Franklin Templeton AMC also has four other FoFs that allocate assets between equity and debt based on the age of the client. They are the Franklin Life Stage Fund of Funds of the 20s, 30s, 40s and 50s. Each of them was exposed to the Franklin India Dynamic Accrual Fund, one of the 6 schemes that are being liquidated. Exposure at the end of March was 12.56%, 29%, 38.14%, 52.23%, respectively. The 4 life stage schemes decreased 6.59%, 13.51%, 17.81% and 29.71%, respectively. Since asset allocation funds have both equity and debt, some of their NAV changes occur due to capital movements as well. However, the vast majority of the NAV changes mentioned above were due to downgrades.

In the life stage funds, more money was placed in the older tranches because debt is normally considered less risky than equity. Investors should exit these FoFs. This is a panic situation in the market and redemptions in these mutual funds from other investors could further increase your risk. Also, you don’t know how much of the portfolio will be predetermined. Therefore, my recommendation is to go out, “said Viral Bhatt, a Mumbai-based mutual fund distributor.

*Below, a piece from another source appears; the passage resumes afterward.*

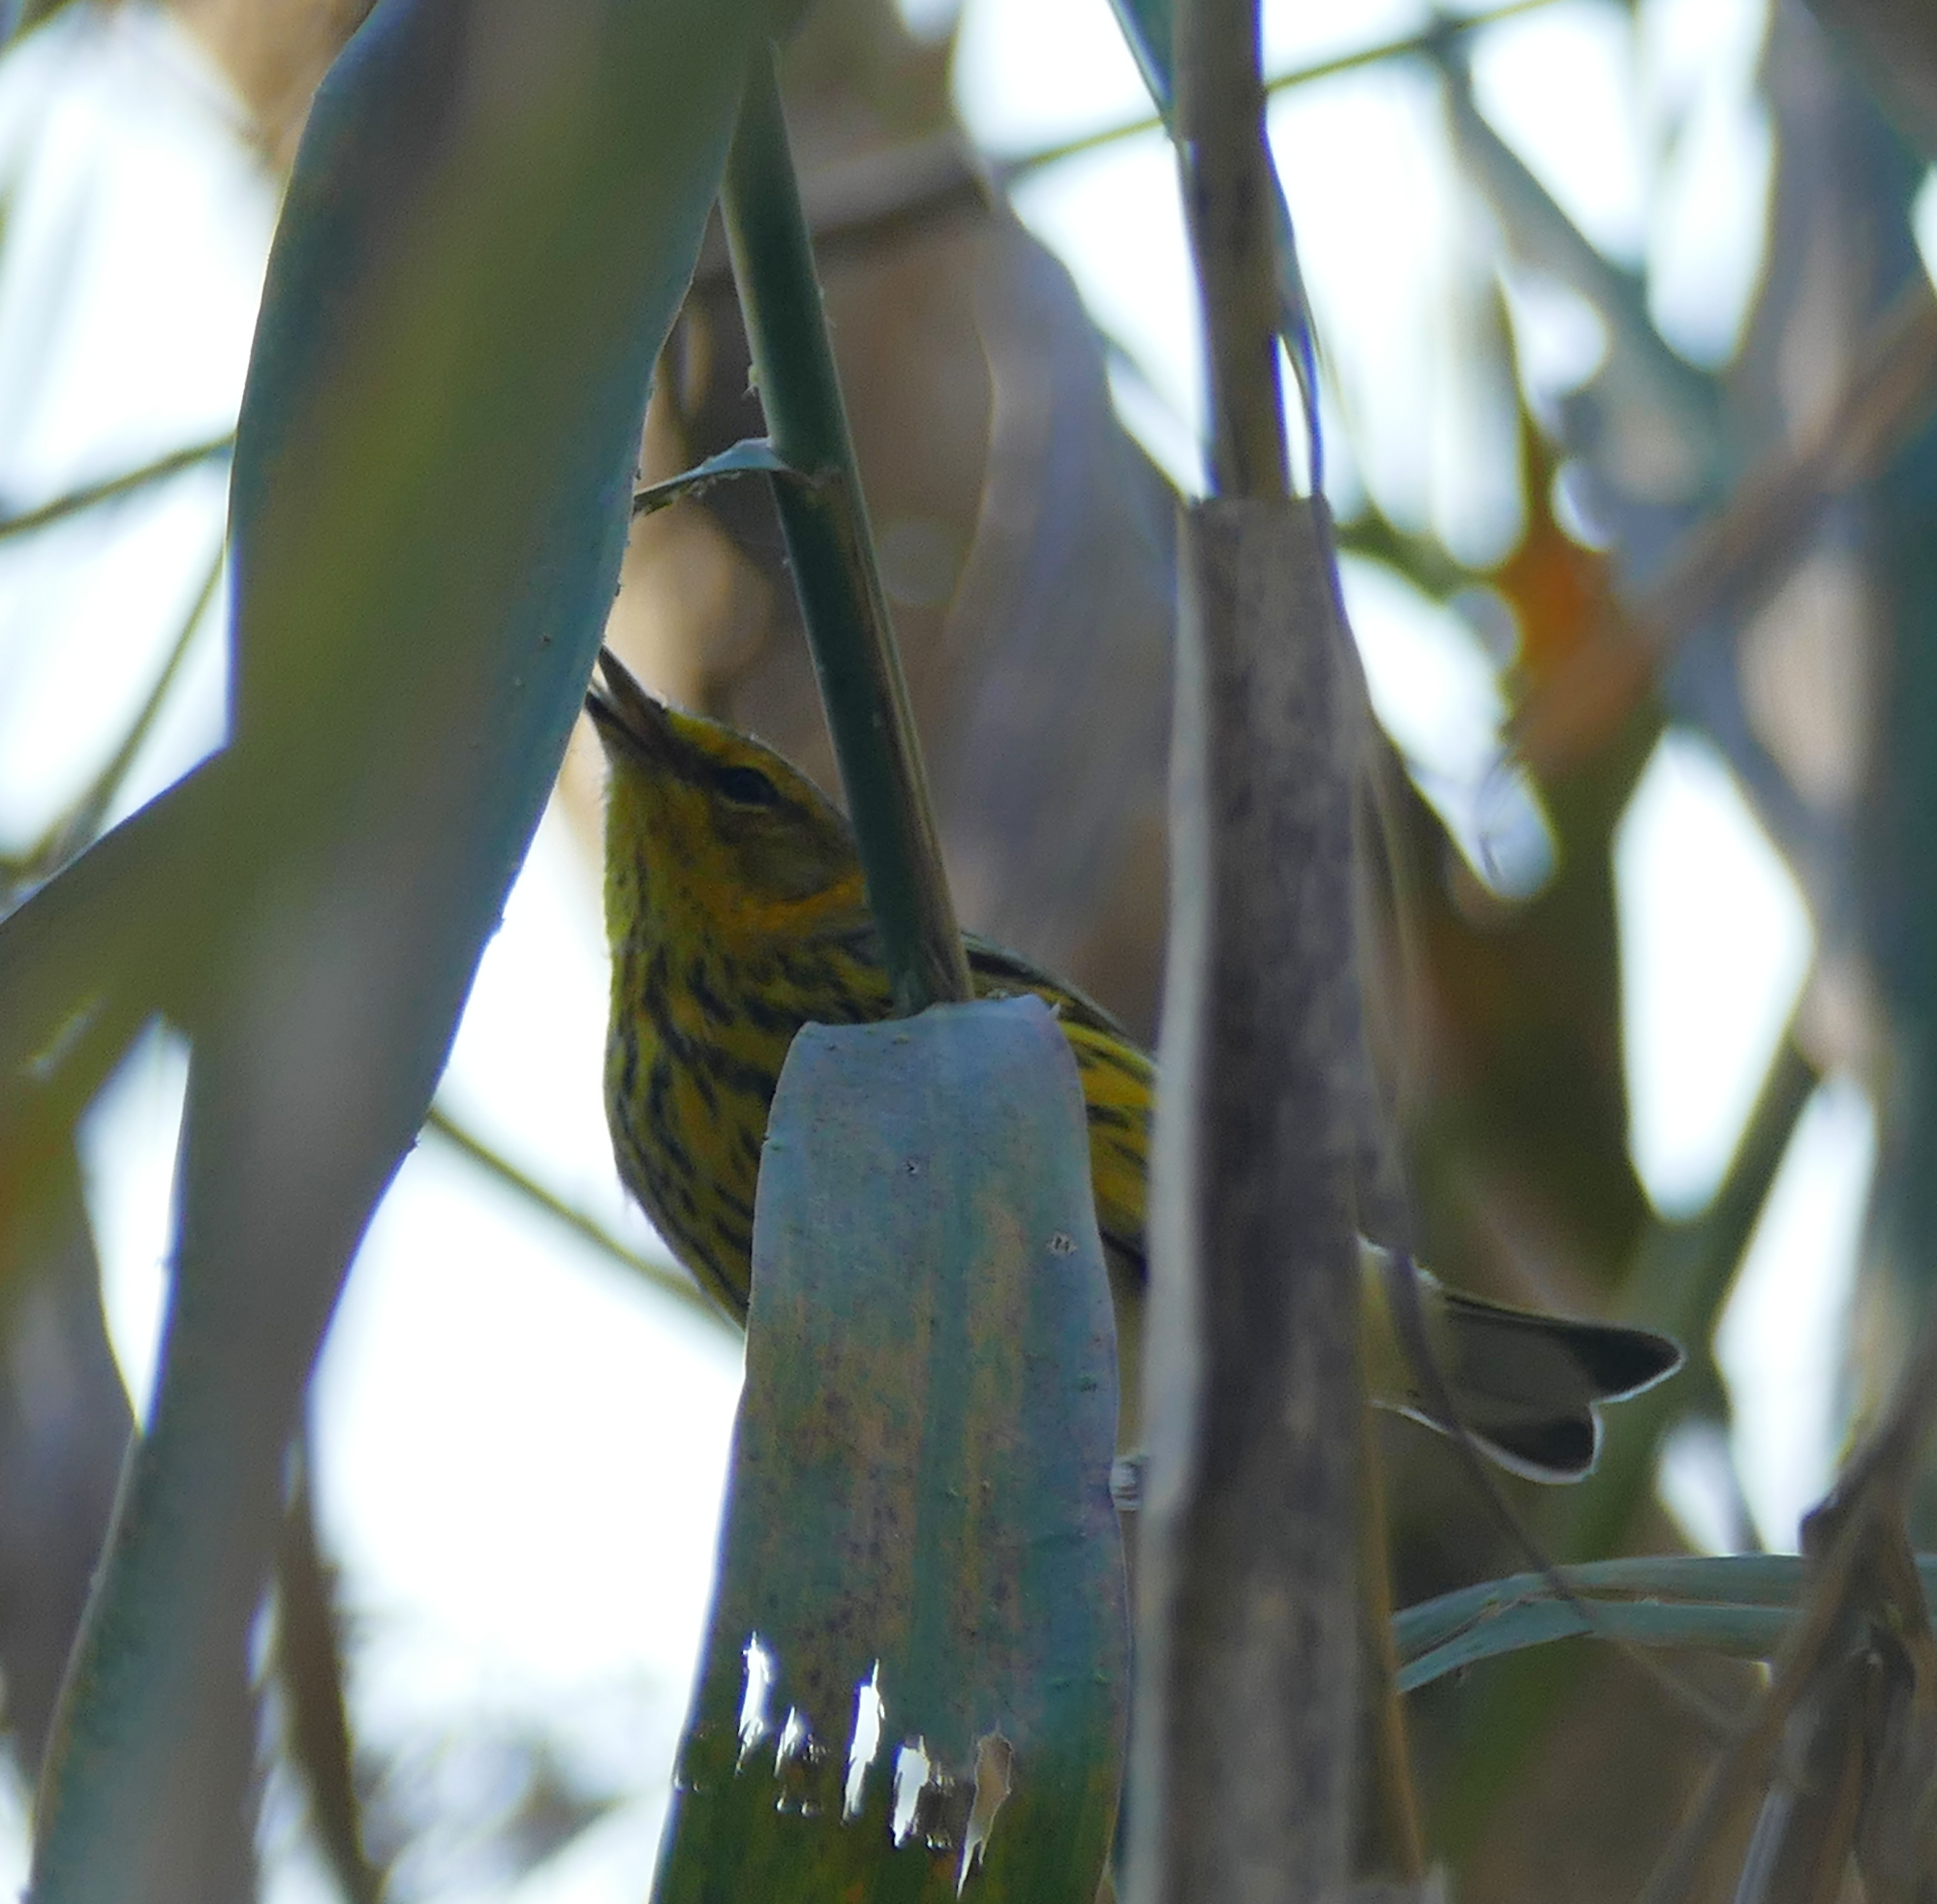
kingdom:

A recovery in the holdings of Franklin’s 6 debt schemes will help investors in FOFs to recover their losses as well. Therefore, the trade-off for investors in these schemes is whether they should take the current loss and exit or stay in the hope of recovery, but also at the risk of further redemptions.

Investors should make a decision on these FdFs after considering their risk appetite and financial goals. Staying on them can expose them to additional losses, while an output will crystallize the drops of NAV.